Lugar de luz

Você está a olhar para algo.

Você enxerga, certo?

Parece tão óbvio e ao mesmo tempo tão habitual, não é?

Enxergar é dessas coisas inevitáveis na vida, assim como ouvir, respirar, ter o sangue a correr em corpo fechado. Mas você enxerga… Uma luz reflete em algo, e o que vemos então seria uma luz, ou melhor, um reflexo, mas em sua essência ainda é a mesma luz, que agora percorre o espaço até chocar-se com os seus olhos. Assim temos a noção de que enxergamos, e assim vemos… Coisas.

Agora, feche os olhos...

E Então? Vê isso?

Isso, é no mínimo interessante não é? Ao fecharmos os olhos sentimos um vazio enorme, e em seguida, em fracções de segundos (não saberia dizer ao certo) vemos manchas, é comum enxergarmos esses borrões de luzes. Resquícios de informação luminosa, que ainda estão sendo levadas através do nosso nervo ótico até o nosso cérebro, gosto de pensar assim. Sinal de que ainda estamos vivos, sinal também, de que nossos olhos, agora adormecidos cedem espaço ao desconhecido. Algo que não enxergamos, mas sentimos. Aquilo que falei anteriormente sobe a luz, enxergar, etc. apesar de fazer todo sentido, de fato, não é tudo. A visão nada mais é do que aquilo que nos diferencia dos cegos, algo prático, automático e banal (para muitos), uma vantagem para nós, que enxergamos porem isso não é uma verdade absoluta. É preciso reconhecer também algumas desvantagens ocultas nos caminhos da visão.
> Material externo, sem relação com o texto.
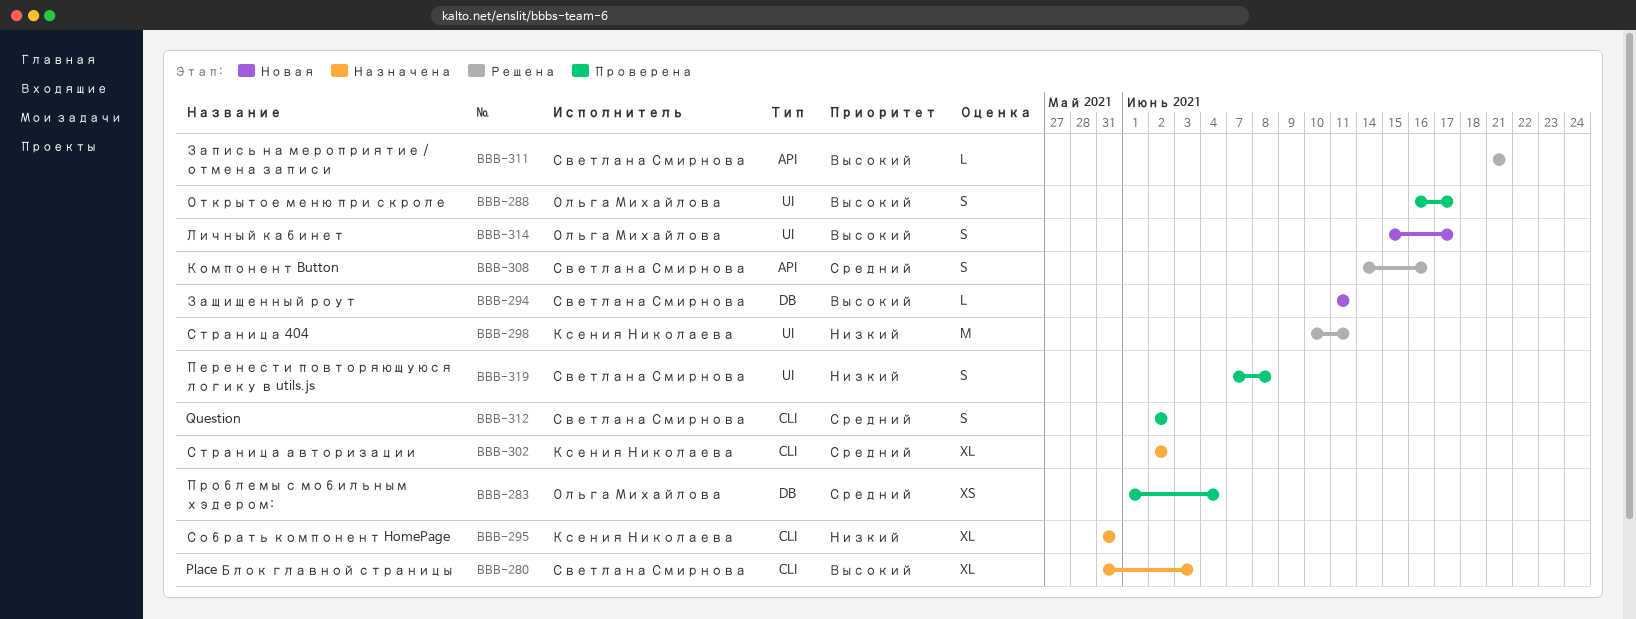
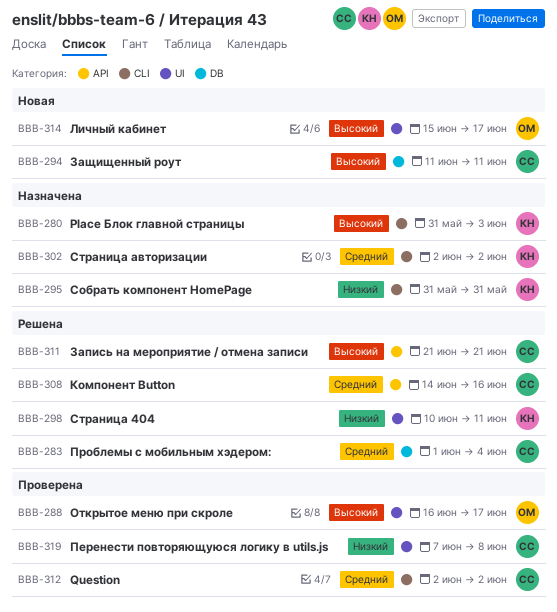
BBB-280, owner: Светлана Смирнова -> Ксения Николаева
BBB-283, status: Проверена -> Решена
BBB-283, owner: Ольга Михайлова -> Светлана Смирнова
Em “Ensaio sobre a cegueira” Saramago recorre à abundância de luz como uma doença que se alastra. É cegueira na mesma, uma privação do olhar, só que ao contrario. Ao meu ver, Saramago impõe justamente ao cego, (que já nasceu enxergando tudo negro), o poder da visão, assegurando-lhe certa vantagem sobre os demais que tinham os olhos ofuscados pela luz em excesso, talvez seja esse um dos problemas da visão. Há muita gente por aí que enxerga perfeitamente bem, mas não vê nada.

Eu mesmo, por vezes me enxergo andando em círculos com o excesso de informação disponível. O acesso à informação é uma arma poderosa, a cura para ignorância, remedio essencial na busca de conhecimento. Mas em excesso torna-se arma letal, quando manipulada por grandes espertalhões, normalmente são esses os seres asquerosos de caracter duvidoso. Damos a esse fenómeno o nome de Propaganda.

Mas estamos de olhos fechados, lembra?

É preciso termos paciência e deixarmos que os borrões de luzes lentamente se percam no infinito de nós mesmos. Mesmo que nesse momento já não faça tanto sentido esse modo prático e automático de enxergarmos coisas, surge então uma sensação. desbravamos o desconhecido, de modo consciente deixamos esmaecer o momento presente e então voltamos, com certa paciência, a enxergar…

Coisas?

Que achas?

Não. Já não são coisas... Coisas são objetos, de diferentes formas e proporções, enfim, de maneira transversal, coisa é tudo aquilo que tem matéria, volume, espacialidade, podemos tocar, pegar, sentir; ver. Mas ao enxergarmos com os olhos fechados entramos em contato com a outra parte de nós mesmos. Uma espécie de linha do tempo particular. Paralelo do que é emocional, relativo às lembranças. As que cá estão e as que achamos que já não estão mais, talvez seja essa ultima o que chamamos de intuição(?). É isso, gosto de pensar em uma forma criativa de recebermos estímulos permeando a barreira infinita do que somos sintetizando todas nossas experiências em meio a toda uma abstração do nosso imaginário. Aquelas coisas que na verdade não são coisas, chamamos de memória.

Te perdi?

Em suma eu diria que memória é a incrível capacidade que temos em juntar "coisa com coisa " de uma forma singular.

Melhorou?

E mais, a luz é aquela coisa, que também não é coisa, mas que bate em outra coisa que refletida nos torna possível enxergarmos mais coisas. E que essas coisas que enxergamos por causa da luz, na verdade é somente parte das coisas que enxergamos quando enxergamos "coisa com coisa" de olhos fechados. Simples!Verdade mesmo é que essa coisa toda me deixa até exausto. Volta e meia me pego a imaginar... 

Como será que funciona essa coisa toda para quem é cego ou não consegue ver?